§ PROBLEM TO WORK ON
Within the entries below, find the portion that opens with the line containing "your runtime. This" and closes with the line containing "origin and you". Retype that portion exactly and only.

§ SOURCE MATERIAL
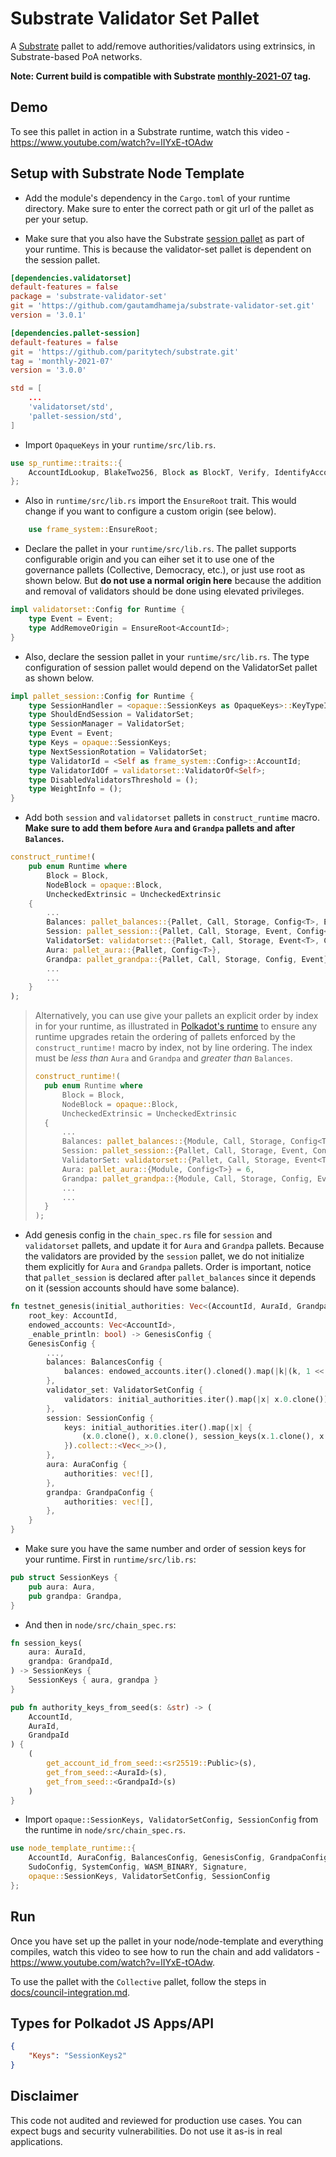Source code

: # Substrate Validator Set Pallet

A [Substrate](https://github.com/paritytech/substrate/) pallet to add/remove authorities/validators
using extrinsics, in Substrate-based PoA networks.

**Note: Current build is compatible with Substrate
[monthly-2021-07](https://github.com/paritytech/substrate/releases/tag/monthly-2021-07) tag.**

## Demo

To see this pallet in action in a Substrate runtime, watch this video -
https://www.youtube.com/watch?v=lIYxE-tOAdw

## Setup with Substrate Node Template

-   Add the module's dependency in the `Cargo.toml` of your runtime directory. Make sure to enter
    the correct path or git url of the pallet as per your setup.

-   Make sure that you also have the Substrate
    [session pallet](https://github.com/paritytech/substrate/tree/master/frame/session) as part of
    your runtime. This is because the validator-set pallet is dependent on the session pallet.

```toml
[dependencies.validatorset]
default-features = false
package = 'substrate-validator-set'
git = 'https://github.com/gautamdhameja/substrate-validator-set.git'
version = '3.0.1'

[dependencies.pallet-session]
default-features = false
git = 'https://github.com/paritytech/substrate.git'
tag = 'monthly-2021-07'
version = '3.0.0'
```

```toml
std = [
	...
	'validatorset/std',
	'pallet-session/std',
]
```

-   Import `OpaqueKeys` in your `runtime/src/lib.rs`.

```rust
use sp_runtime::traits::{
	AccountIdLookup, BlakeTwo256, Block as BlockT, Verify, IdentifyAccount, NumberFor, OpaqueKeys
};
```

-   Also in `runtime/src/lib.rs` import the `EnsureRoot` trait. This would change if you want to
    configure a custom origin (see below).

```rust
	use frame_system::EnsureRoot;
```

-   Declare the pallet in your `runtime/src/lib.rs`. The pallet supports configurable origin and you
    can eiher set it to use one of the governance pallets (Collective, Democracy, etc.), or just use
    root as shown below. But **do not use a normal origin here** because the addition and removal of
    validators should be done using elevated privileges.

```rust
impl validatorset::Config for Runtime {
	type Event = Event;
	type AddRemoveOrigin = EnsureRoot<AccountId>;
}
```

-   Also, declare the session pallet in your `runtime/src/lib.rs`. The type configuration of session
    pallet would depend on the ValidatorSet pallet as shown below.

```rust
impl pallet_session::Config for Runtime {
	type SessionHandler = <opaque::SessionKeys as OpaqueKeys>::KeyTypeIdProviders;
	type ShouldEndSession = ValidatorSet;
	type SessionManager = ValidatorSet;
	type Event = Event;
	type Keys = opaque::SessionKeys;
	type NextSessionRotation = ValidatorSet;
	type ValidatorId = <Self as frame_system::Config>::AccountId;
	type ValidatorIdOf = validatorset::ValidatorOf<Self>;
	type DisabledValidatorsThreshold = ();
	type WeightInfo = ();
}
```

-   Add both `session` and `validatorset` pallets in `construct_runtime` macro. **Make sure to add
    them before `Aura` and `Grandpa` pallets and after `Balances`.**

```rust
construct_runtime!(
	pub enum Runtime where
		Block = Block,
		NodeBlock = opaque::Block,
		UncheckedExtrinsic = UncheckedExtrinsic
	{
		...
		Balances: pallet_balances::{Pallet, Call, Storage, Config<T>, Event<T>},
		Session: pallet_session::{Pallet, Call, Storage, Event, Config<T>},
		ValidatorSet: validatorset::{Pallet, Call, Storage, Event<T>, Config<T>},
		Aura: pallet_aura::{Pallet, Config<T>},
		Grandpa: pallet_grandpa::{Pallet, Call, Storage, Config, Event},
		...
		...
	}
);
```

> Alternatively, you can use give your pallets an explicit order by index in for your runtime, as
> illustrated in
> [Polkadot's runtime](https://github.com/paritytech/polkadot/blob/4767814e3d6eb8f95f2673dbe3802034d0858124/runtime/polkadot/src/lib.rs#L997-L1005)
> to ensure any runtime upgrades retain the ordering of pallets enforced by the `construct_runtime!`
> macro by index, not by line ordering. The index must be _less than_ `Aura` and `Grandpa` and
> _greater than_ `Balances`.
>
> ```rust
> construct_runtime!(
> 	pub enum Runtime where
> 		Block = Block,
> 		NodeBlock = opaque::Block,
> 		UncheckedExtrinsic = UncheckedExtrinsic
> 	{
> 		...
> 		Balances: pallet_balances::{Module, Call, Storage, Config<T>, Event<T>} = 3,
> 		Session: pallet_session::{Pallet, Call, Storage, Event, Config<T>} = 4,
> 		ValidatorSet: validatorset::{Pallet, Call, Storage, Event<T>, Config<T>} = 5,
> 		Aura: pallet_aura::{Module, Config<T>} = 6,
> 		Grandpa: pallet_grandpa::{Module, Call, Storage, Config, Event} = 7,
> 		...
> 		...
> 	}
> );
> ```

-   Add genesis config in the `chain_spec.rs` file for `session` and `validatorset` pallets, and
    update it for `Aura` and `Grandpa` pallets. Because the validators are provided by the `session`
    pallet, we do not initialize them explicitly for `Aura` and `Grandpa` pallets. Order is
    important, notice that `pallet_session` is declared after `pallet_balances` since it depends on
    it (session accounts should have some balance).

```rust
fn testnet_genesis(initial_authorities: Vec<(AccountId, AuraId, GrandpaId)>,
	root_key: AccountId,
	endowed_accounts: Vec<AccountId>,
	_enable_println: bool) -> GenesisConfig {
	GenesisConfig {
		...,
		balances: BalancesConfig {
			balances: endowed_accounts.iter().cloned().map(|k|(k, 1 << 60)).collect(),
		},
		validator_set: ValidatorSetConfig {
			validators: initial_authorities.iter().map(|x| x.0.clone()).collect::<Vec<_>>(),
		},
		session: SessionConfig {
			keys: initial_authorities.iter().map(|x| {
				(x.0.clone(), x.0.clone(), session_keys(x.1.clone(), x.2.clone()))
			}).collect::<Vec<_>>(),
		},
		aura: AuraConfig {
			authorities: vec![],
		},
		grandpa: GrandpaConfig {
			authorities: vec![],
		},
	}
}
```

-   Make sure you have the same number and order of session keys for your runtime. First in
    `runtime/src/lib.rs`:

```rust
pub struct SessionKeys {
	pub aura: Aura,
	pub grandpa: Grandpa,
}
```

-   And then in `node/src/chain_spec.rs`:

```rust
fn session_keys(
	aura: AuraId,
	grandpa: GrandpaId,
) -> SessionKeys {
	SessionKeys { aura, grandpa }
}

pub fn authority_keys_from_seed(s: &str) -> (
	AccountId,
	AuraId,
	GrandpaId
) {
	(
		get_account_id_from_seed::<sr25519::Public>(s),
		get_from_seed::<AuraId>(s),
		get_from_seed::<GrandpaId>(s)
	)
}
```

-   Import `opaque::SessionKeys, ValidatorSetConfig, SessionConfig` from the runtime in
    `node/src/chain_spec.rs`.

```rust
use node_template_runtime::{
	AccountId, AuraConfig, BalancesConfig, GenesisConfig, GrandpaConfig,
	SudoConfig, SystemConfig, WASM_BINARY, Signature,
	opaque::SessionKeys, ValidatorSetConfig, SessionConfig
};
```

## Run

Once you have set up the pallet in your node/node-template and everything compiles, watch this video
to see how to run the chain and add validators - https://www.youtube.com/watch?v=lIYxE-tOAdw.

To use the pallet with the `Collective` pallet, follow the steps in
[docs/council-integration.md](./docs/council-integration.md).

## Types for Polkadot JS Apps/API

```json
{
	"Keys": "SessionKeys2"
}
```

## Disclaimer

This code not audited and reviewed for production use cases. You can expect bugs and security
vulnerabilities. Do not use it as-is in real applications.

§ YOUR SOLUTION
    your runtime. This is because the validator-set pallet is dependent on the session pallet.

```toml
[dependencies.validatorset]
default-features = false
package = 'substrate-validator-set'
git = 'https://github.com/gautamdhameja/substrate-validator-set.git'
version = '3.0.1'

[dependencies.pallet-session]
default-features = false
git = 'https://github.com/paritytech/substrate.git'
tag = 'monthly-2021-07'
version = '3.0.0'
```

```toml
std = [
	...
	'validatorset/std',
	'pallet-session/std',
]
```

-   Import `OpaqueKeys` in your `runtime/src/lib.rs`.

```rust
use sp_runtime::traits::{
	AccountIdLookup, BlakeTwo256, Block as BlockT, Verify, IdentifyAccount, NumberFor, OpaqueKeys
};
```

-   Also in `runtime/src/lib.rs` import the `EnsureRoot` trait. This would change if you want to
    configure a custom origin (see below).

```rust
	use frame_system::EnsureRoot;
```

-   Declare the pallet in your `runtime/src/lib.rs`. The pallet supports configurable origin and you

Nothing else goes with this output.